郑隆努力抓住最后一个救命稻草:“你一定学的是新传、经管、马哲之类的文科专业吧?对不对?”
徐生洲摇摇头:“我和瑾瑜一样,都是学的数学。”
郑隆张了张嘴,还想说点什么挽回尴尬的场面,却发现喉咙发紧,半天挤不出一个字。
就在徐生洲等人用中文交谈的时候,理查德手也没闲着,掏出手机开始在网上搜索徐生洲的相关信息。虽然英文网页中类似的消息比较少,但作为博士、副教授,信息检索能力几乎是必须技能,很快他就从零散信息中拼凑出一个此前从未了解的、丰富多彩的青年数学家兼亿万富翁形象:
拥有一所私立大学、一所私立医院,还有多家公司。
名下的资产总额突破千亿RMB。
学校美术馆藏有达芬奇、提香、莫奈、梵高、毕加索等多位西方美术史上顶级大师的名作。
一次性引进弗里德曼、陶哲轩、吴宝珠、舒尔茨、许埈珥等多位顶级数学家。
获得的捐赠动辄以亿计算。
据说背景深不可测。
……
关键他才25岁!
而且还是目前最顶级的数学家。
只看几页,理查德就彻底呆住了。他从没想到过自己会这么近距离、毫无安防措施地接近一位全球福布斯排行榜排名靠前的大佬,还在一座不起眼的中餐厅共进午餐,甚至他还愿意解答自己提出的数学问题。但凡换个时间、换个地点,自己和他都不会有任何交集!
理查德现在深刻领会到自己与徐生洲相处的每一分钟、每一秒钟是多么宝贵。他难以忍受自己宝贵的机遇被浪费。在郑隆沉默的几秒钟里,他见缝插针试探着问道:“徐博士,他们是你的朋友吗?”
徐生洲回答道:“他们是我女友在普渡大学的同学。

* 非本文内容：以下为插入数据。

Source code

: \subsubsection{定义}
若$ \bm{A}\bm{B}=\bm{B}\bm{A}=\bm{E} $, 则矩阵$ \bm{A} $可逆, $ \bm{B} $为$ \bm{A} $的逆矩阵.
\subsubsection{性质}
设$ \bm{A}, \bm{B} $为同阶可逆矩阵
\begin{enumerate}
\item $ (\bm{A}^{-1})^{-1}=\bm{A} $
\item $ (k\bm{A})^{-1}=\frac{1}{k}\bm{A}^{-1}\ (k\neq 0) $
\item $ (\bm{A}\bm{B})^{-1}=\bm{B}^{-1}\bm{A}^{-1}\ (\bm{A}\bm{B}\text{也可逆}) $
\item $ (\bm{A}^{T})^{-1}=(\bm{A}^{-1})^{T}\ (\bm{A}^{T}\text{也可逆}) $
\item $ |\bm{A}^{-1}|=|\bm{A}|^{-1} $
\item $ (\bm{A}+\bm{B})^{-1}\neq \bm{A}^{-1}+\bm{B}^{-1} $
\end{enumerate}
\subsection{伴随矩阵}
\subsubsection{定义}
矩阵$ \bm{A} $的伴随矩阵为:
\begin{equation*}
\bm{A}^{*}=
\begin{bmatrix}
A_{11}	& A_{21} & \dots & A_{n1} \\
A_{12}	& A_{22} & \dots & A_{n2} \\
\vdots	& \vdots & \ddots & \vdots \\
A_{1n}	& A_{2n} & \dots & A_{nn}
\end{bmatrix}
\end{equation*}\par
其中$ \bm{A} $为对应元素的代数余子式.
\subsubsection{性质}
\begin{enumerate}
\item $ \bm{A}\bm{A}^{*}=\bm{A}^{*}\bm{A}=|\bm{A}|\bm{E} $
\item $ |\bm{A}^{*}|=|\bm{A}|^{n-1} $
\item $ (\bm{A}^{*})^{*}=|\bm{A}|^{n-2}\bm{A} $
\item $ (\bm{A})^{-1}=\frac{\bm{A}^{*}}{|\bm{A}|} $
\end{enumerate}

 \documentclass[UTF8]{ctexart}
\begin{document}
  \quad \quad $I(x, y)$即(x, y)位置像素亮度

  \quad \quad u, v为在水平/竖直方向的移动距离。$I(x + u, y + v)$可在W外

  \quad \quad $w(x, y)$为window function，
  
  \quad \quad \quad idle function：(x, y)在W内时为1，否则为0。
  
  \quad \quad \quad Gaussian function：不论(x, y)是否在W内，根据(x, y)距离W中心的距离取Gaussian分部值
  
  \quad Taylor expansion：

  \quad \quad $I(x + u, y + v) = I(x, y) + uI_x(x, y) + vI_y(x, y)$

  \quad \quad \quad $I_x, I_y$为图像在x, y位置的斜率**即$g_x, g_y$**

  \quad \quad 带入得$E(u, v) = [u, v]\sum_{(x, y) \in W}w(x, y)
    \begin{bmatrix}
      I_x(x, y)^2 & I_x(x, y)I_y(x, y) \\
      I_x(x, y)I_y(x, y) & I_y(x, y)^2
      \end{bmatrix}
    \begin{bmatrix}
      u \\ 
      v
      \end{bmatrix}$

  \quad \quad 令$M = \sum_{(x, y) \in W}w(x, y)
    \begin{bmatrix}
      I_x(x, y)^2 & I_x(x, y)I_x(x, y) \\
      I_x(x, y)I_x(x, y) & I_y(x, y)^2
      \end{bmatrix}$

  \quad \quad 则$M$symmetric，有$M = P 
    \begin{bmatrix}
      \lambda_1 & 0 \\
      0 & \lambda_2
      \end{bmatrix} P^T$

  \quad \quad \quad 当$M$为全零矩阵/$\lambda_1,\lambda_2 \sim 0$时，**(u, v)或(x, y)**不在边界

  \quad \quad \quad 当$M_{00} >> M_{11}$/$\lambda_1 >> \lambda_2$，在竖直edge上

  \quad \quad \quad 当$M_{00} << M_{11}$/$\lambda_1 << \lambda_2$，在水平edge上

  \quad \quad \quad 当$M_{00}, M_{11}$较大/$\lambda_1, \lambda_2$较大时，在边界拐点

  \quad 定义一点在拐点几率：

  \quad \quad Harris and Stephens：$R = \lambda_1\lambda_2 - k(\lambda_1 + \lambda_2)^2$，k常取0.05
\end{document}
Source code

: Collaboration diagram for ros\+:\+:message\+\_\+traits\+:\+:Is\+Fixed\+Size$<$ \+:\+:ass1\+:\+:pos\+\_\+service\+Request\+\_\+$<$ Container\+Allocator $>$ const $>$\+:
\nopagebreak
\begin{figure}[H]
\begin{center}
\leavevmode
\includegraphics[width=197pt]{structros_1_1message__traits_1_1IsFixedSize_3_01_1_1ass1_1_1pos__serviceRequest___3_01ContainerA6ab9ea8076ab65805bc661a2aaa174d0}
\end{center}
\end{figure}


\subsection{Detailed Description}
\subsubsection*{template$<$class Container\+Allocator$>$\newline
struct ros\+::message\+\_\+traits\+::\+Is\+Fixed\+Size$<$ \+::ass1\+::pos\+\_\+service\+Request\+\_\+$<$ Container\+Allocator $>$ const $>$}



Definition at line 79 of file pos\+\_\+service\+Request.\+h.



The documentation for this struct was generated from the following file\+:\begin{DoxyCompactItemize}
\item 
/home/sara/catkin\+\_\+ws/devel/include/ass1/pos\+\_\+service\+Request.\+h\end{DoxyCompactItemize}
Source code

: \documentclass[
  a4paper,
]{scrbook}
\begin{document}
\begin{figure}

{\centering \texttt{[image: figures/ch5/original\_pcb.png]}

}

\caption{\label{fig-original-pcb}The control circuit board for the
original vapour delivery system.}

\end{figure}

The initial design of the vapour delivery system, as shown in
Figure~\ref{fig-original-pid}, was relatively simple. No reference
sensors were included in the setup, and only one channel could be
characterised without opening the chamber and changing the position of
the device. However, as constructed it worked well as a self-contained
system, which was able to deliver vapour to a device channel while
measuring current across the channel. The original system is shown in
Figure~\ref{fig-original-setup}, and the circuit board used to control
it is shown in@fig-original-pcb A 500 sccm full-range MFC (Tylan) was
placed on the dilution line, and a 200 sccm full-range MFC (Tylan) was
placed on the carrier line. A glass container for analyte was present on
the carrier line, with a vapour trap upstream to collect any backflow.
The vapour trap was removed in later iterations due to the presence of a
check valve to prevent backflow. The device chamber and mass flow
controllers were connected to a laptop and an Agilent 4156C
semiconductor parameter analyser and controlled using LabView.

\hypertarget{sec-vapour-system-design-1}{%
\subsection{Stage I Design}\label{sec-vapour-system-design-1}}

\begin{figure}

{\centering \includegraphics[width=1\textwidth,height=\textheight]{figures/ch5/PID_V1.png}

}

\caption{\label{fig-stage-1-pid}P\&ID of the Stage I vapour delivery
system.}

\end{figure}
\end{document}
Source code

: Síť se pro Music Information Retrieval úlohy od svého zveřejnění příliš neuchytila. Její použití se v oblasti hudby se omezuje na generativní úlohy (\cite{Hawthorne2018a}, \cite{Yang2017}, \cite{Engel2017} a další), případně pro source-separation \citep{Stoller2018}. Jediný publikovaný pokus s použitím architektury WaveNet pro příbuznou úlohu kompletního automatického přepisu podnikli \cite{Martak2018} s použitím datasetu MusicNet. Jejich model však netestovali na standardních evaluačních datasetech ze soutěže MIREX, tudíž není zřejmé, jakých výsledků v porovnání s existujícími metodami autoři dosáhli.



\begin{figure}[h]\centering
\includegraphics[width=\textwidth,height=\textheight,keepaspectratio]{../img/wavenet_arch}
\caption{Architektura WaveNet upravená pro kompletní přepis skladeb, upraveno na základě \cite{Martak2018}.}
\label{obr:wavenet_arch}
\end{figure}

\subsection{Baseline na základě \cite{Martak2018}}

”
理查德心道,既然是你女友的同学,跟你没多大关系,那我可就不客气了!
他当即掏出早就准备好的笔记本,翻到折好的那一页递过来:“徐,我最近一直在研究您的空间遍历理论,并试图用它来解决弗沃特斯基2003年提出的一个公开问题,但是卡在关键推导环节已经两三个月,一直找不到突破口,能不能麻烦您帮我指点一下?”
徐生洲放下水杯,接过笔记本开始快速翻阅起推导过程,很快就发现问题出在哪里:“给我支笔!”
理查德赶紧递给一支铅笔。
徐生洲接过铅笔在笔记本的某处画了一条线:“你这里对不变测度的分解假设错了,这个系统不满足你用的弱分离条件,得换一套构造方法。我想想?你可以试试用遍历平均逼近的思路重新做估计,应该能够继续走下去。”
理查德低头看向徐生洲划线的地方,皱眉沉思了两三分钟才恍然大悟,之前纠缠了他好几个月的迷雾像是瞬间被拨开:“哦!原来问题出在这里!我之前一直想当然地套用了常规遍历系统的分解方式,完全忽略了这个系统本身的非交换性质,难怪每一步推导都会出问题。”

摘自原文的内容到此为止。